Recent evidence showed that CB1 in keratinocytes limits the secretion of proinflammatory chemokines, suggesting that this receptor might also regulate T cell dependent inflammatory diseases of the skin.

In this article, we sought to investigate the cytokine profile of IFN-γ-activated keratinocytes, and found that CB1 activation by AEA suppressed production and release of signature TH1- and TH17-polarizing cytokines, IL-12 and IL-23, respectively. We also set up cocultures between a conditioned medium of treated keratinocytes and naive T cells to disclose the molecular details that regulate the activation of highly proinflammatory TH1 and TH17 cells.

AEA-treated keratinocytes showed reduced an induction of IFN-γ-producing TH1 and IL-17-producing TH17 cells, and these effects were reverted by pharmacological inhibition of CB1.

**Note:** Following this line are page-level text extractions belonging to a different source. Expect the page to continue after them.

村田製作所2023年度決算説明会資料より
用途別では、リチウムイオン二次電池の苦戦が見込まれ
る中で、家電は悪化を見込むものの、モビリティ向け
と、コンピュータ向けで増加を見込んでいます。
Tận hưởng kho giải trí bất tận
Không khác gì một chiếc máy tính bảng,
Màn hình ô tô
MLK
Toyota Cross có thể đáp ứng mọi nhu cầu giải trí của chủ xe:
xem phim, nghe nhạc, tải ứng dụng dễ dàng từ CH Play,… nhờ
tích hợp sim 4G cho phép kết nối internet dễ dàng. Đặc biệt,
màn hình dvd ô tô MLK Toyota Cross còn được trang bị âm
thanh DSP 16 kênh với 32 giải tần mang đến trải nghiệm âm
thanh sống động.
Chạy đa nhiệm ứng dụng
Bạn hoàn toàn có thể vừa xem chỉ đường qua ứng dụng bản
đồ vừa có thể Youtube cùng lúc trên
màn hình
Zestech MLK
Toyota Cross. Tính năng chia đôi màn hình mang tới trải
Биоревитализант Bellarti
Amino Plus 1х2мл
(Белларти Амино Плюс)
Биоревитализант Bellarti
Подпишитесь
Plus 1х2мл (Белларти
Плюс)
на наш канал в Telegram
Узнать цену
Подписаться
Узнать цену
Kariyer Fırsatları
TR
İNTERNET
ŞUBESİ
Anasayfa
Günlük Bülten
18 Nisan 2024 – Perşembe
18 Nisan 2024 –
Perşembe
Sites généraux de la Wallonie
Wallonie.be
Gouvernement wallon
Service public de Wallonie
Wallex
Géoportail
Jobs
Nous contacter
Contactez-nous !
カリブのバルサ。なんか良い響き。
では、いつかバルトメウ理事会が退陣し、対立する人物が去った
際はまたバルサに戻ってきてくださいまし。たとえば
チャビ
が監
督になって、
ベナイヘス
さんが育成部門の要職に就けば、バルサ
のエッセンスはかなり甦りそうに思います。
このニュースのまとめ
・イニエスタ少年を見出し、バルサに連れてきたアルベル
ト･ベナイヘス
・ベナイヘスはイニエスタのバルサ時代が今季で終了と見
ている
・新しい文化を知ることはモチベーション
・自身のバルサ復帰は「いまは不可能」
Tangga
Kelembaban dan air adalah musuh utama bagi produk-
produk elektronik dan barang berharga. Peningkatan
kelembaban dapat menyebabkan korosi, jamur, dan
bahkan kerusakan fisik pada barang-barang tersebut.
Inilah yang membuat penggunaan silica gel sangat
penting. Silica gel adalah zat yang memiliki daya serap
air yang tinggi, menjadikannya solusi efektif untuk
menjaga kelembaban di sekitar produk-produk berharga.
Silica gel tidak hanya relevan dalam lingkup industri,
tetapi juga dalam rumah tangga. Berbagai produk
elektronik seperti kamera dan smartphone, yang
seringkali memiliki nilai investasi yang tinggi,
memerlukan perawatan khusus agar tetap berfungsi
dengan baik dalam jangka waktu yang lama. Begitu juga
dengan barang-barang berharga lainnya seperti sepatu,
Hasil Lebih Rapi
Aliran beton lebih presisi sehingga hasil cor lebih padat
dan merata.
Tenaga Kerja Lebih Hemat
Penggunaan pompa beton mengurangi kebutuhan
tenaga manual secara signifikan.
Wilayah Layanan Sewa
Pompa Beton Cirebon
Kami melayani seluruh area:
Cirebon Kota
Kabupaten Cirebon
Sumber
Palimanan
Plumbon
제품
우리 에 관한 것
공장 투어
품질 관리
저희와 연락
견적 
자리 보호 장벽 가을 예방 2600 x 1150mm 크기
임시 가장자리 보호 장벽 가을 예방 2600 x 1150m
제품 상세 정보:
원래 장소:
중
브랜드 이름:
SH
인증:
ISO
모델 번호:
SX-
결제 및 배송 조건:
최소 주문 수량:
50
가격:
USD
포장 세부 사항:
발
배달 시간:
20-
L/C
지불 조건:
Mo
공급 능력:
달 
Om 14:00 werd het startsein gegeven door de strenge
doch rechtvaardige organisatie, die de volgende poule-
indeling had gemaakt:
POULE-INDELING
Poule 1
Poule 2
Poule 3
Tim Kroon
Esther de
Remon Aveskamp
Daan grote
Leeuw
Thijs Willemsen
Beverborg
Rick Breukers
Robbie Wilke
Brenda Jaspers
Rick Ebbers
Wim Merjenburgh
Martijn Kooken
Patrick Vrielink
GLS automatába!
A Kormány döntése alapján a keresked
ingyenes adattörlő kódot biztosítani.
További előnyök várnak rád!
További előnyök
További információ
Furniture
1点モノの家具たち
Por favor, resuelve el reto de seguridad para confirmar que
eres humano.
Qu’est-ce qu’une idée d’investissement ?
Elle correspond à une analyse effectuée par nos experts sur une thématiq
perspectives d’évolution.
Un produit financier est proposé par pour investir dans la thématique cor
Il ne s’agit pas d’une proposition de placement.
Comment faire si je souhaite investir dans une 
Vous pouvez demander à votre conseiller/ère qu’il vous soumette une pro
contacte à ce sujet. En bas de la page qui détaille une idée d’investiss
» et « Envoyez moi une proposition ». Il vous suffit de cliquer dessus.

Further analyses identified mammalian target of rapamycin as a proinflammatory signaling pathway regulated by CB1, able to promote either IL-12 and IL-23 release from keratinocytes or TH1 and TH17 polarization.

Taken together, these findings demonstrate that AEA suppresses highly pathogenic T cell subsets through CB1-mediated mammalian target of rapamycin inhibition in human keratinocytes.

Thus, it can be speculated that the latter pathway might be beneficial to the physiological function of the skin, and can be targeted toward inflammation-related skin diseases.”